### Required action
What do the lines from the one containing "left front paw: (307, 424)" through the end of the entries say? Quote them exactly, and only them.

[Records drawn from a dataset]
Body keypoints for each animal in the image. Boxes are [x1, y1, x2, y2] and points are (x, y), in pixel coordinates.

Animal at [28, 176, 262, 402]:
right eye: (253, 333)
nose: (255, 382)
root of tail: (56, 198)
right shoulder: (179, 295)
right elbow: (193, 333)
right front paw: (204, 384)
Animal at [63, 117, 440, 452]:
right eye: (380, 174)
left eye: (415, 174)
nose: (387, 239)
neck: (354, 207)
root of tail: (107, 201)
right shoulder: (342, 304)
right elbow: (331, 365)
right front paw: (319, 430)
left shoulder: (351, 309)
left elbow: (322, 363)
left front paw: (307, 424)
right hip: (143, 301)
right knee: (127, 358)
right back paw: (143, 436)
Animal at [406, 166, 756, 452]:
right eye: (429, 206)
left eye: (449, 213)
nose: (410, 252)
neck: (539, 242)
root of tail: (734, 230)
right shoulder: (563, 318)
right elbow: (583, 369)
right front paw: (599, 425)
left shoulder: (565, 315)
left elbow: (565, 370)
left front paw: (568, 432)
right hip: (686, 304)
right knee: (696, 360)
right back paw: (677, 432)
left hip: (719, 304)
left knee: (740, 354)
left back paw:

### Answer space
left front paw: (307, 424)
right hip: (143, 301)
right knee: (127, 358)
right back paw: (143, 436)
Animal at [406, 166, 756, 452]:
right eye: (429, 206)
left eye: (449, 213)
nose: (410, 252)
neck: (539, 242)
root of tail: (734, 230)
right shoulder: (563, 318)
right elbow: (583, 369)
right front paw: (599, 425)
left shoulder: (565, 315)
left elbow: (565, 370)
left front paw: (568, 432)
right hip: (686, 304)
right knee: (696, 360)
right back paw: (677, 432)
left hip: (719, 304)
left knee: (740, 354)
left back paw:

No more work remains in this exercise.